■ The task ■
In the entries that follow, identify the line containing "GGICO Metro Station" and return it together with all later lines, exactly as they appear.

■ Data for this task ■
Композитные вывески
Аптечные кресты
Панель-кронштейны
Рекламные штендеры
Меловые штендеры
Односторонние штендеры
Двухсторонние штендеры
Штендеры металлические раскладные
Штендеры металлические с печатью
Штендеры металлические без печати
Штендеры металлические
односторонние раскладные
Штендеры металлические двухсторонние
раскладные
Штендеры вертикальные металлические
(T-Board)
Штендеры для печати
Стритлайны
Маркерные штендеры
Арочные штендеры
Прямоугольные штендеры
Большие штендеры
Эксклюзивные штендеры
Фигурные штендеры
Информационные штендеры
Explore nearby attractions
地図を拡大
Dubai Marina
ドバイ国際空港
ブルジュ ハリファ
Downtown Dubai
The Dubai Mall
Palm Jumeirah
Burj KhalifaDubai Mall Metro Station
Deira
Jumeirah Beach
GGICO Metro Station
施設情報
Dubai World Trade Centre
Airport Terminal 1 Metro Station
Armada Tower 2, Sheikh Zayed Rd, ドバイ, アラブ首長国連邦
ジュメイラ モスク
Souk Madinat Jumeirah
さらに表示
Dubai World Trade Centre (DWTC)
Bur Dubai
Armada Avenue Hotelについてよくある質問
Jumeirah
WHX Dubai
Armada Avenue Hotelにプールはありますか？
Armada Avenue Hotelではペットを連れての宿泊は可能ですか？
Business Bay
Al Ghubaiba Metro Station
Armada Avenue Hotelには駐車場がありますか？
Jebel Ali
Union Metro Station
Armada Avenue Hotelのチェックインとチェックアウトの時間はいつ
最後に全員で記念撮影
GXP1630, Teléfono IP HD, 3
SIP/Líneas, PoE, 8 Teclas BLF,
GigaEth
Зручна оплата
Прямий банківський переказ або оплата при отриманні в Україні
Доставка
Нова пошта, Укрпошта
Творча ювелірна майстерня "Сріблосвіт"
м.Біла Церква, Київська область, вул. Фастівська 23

■ Solution for this exercise ■
GGICO Metro Station
施設情報
Dubai World Trade Centre
Airport Terminal 1 Metro Station
Armada Tower 2, Sheikh Zayed Rd, ドバイ, アラブ首長国連邦
ジュメイラ モスク
Souk Madinat Jumeirah
さらに表示
Dubai World Trade Centre (DWTC)
Bur Dubai
Armada Avenue Hotelについてよくある質問
Jumeirah
WHX Dubai
Armada Avenue Hotelにプールはありますか？
Armada Avenue Hotelではペットを連れての宿泊は可能ですか？
Business Bay
Al Ghubaiba Metro Station
Armada Avenue Hotelには駐車場がありますか？
Jebel Ali
Union Metro Station
Armada Avenue Hotelのチェックインとチェックアウトの時間はいつ
最後に全員で記念撮影
GXP1630, Teléfono IP HD, 3
SIP/Líneas, PoE, 8 Teclas BLF,
GigaEth
Зручна оплата
Прямий банківський переказ або оплата при отриманні в Україні
Доставка
Нова пошта, Укрпошта
Творча ювелірна майстерня "Сріблосвіт"
м.Біла Церква, Київська область, вул. Фастівська 23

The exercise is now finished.